Mung Bean Stew - cooking recipe

Ingredients
    1/2 cup raw mung beans
    5 potatoes, peeled and quartered
    1/4 teaspoon salt
    1 tablespoon canola oil
    1 onion, peeled and chopped
    2 carrots, sliced
    2 stalks celery, sliced
    5 button mushrooms, sliced
    2 cups vegetable stock
    salt and pepper to taste
Preparation
    Preheat oven to 400 degrees F (200 degrees C).
    Place the mung beans in a saucepan and cover with water. Bring to a boil over medium-high heat, and cook for 10 minutes.

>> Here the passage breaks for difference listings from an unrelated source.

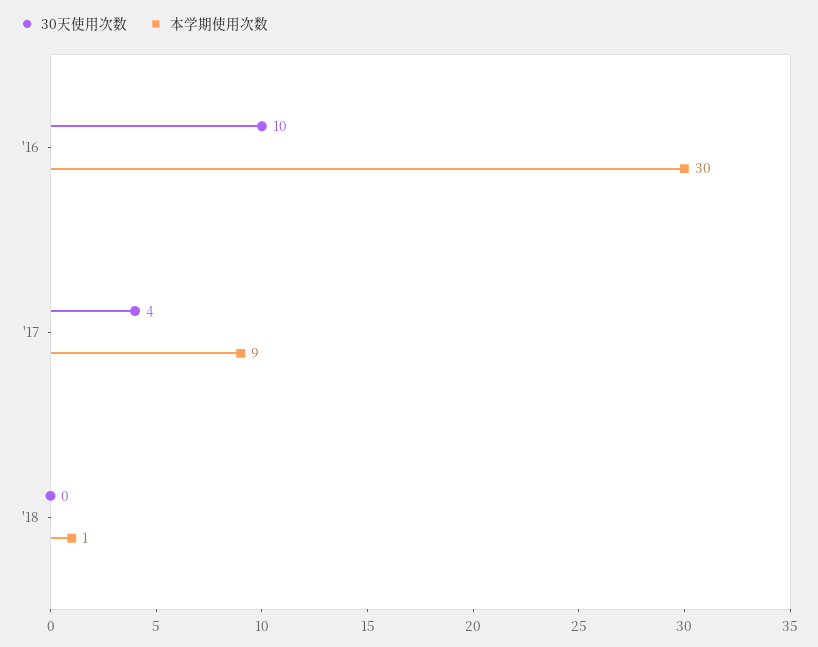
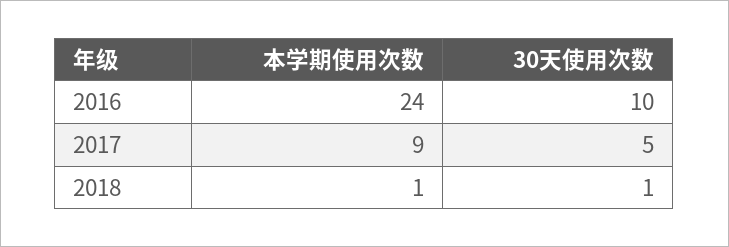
本学期使用次数, '16: 30 -> 24
30天使用次数, '17: 4 -> 5
30天使用次数, '18: 0 -> 1

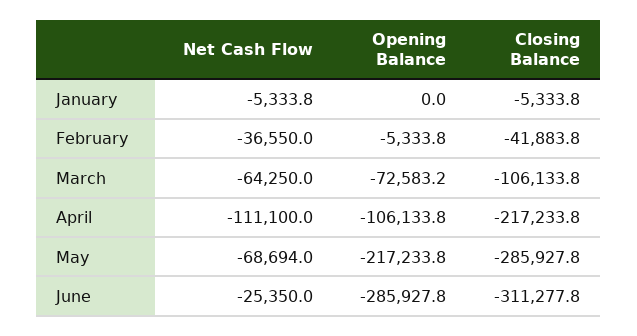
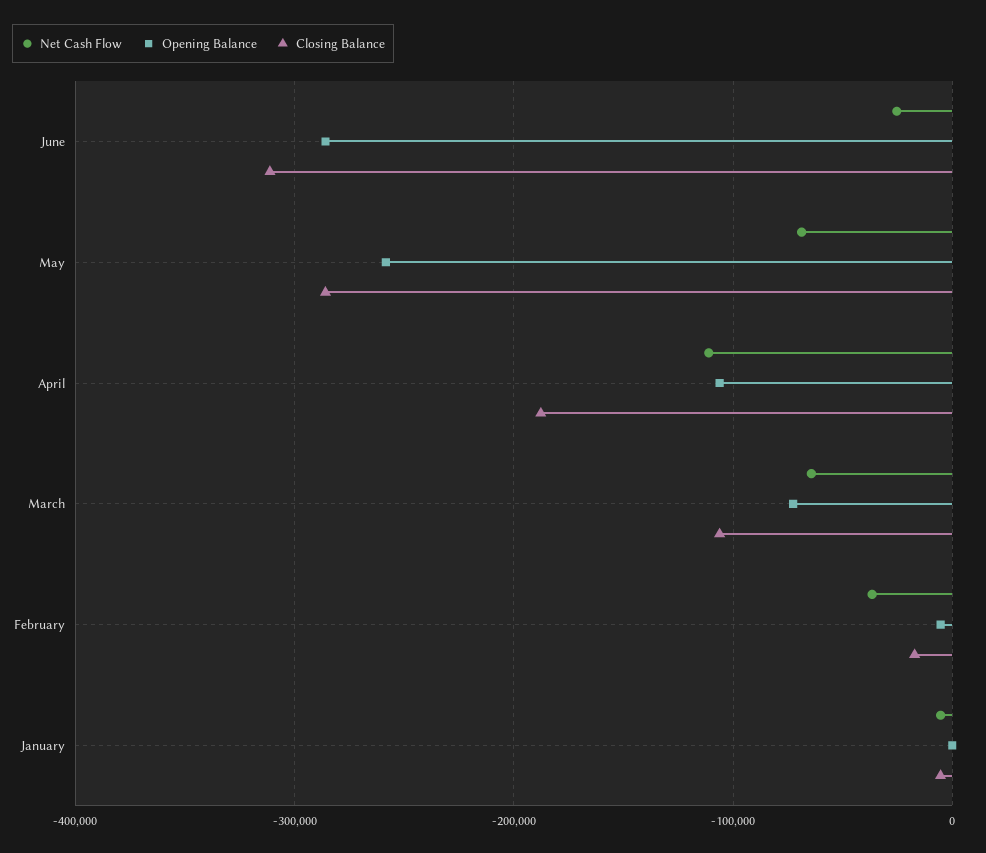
Closing Balance, February: -41883.8 -> -20000
Closing Balance, April: -217233.8 -> -190000
Opening Balance, May: -217233.8 -> -260000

Lower heat to medium, and simmer until soft, about 10 minutes. Drain beans into a strainer and rinse under cold water. Set aside.
    Meanwhile, place the potatoes in saucepan, cover with water, and stir in 1/4 teaspoon salt. Bring to a boil over medium-high heat, and cook just until potatoes begin to soften when pierced with a fork, about 10 minutes. Drain, and set aside.
    Heat the oil in a skillet over medium heat. Add the onion; cook and stir until transparent, about 5 minutes. Add the carrots, celery, and mushrooms. Cook and stir until the vegetables are tender, about 5 minutes. Pour in the stock, and add salt and pepper to taste. Cook vegetable mixture 5 minutes more. Combine with the mung beans and potatoes in an oven-proof casserole. Cover with a lid.
    Bake in preheated oven until mixture bubbles, about 30 minutes.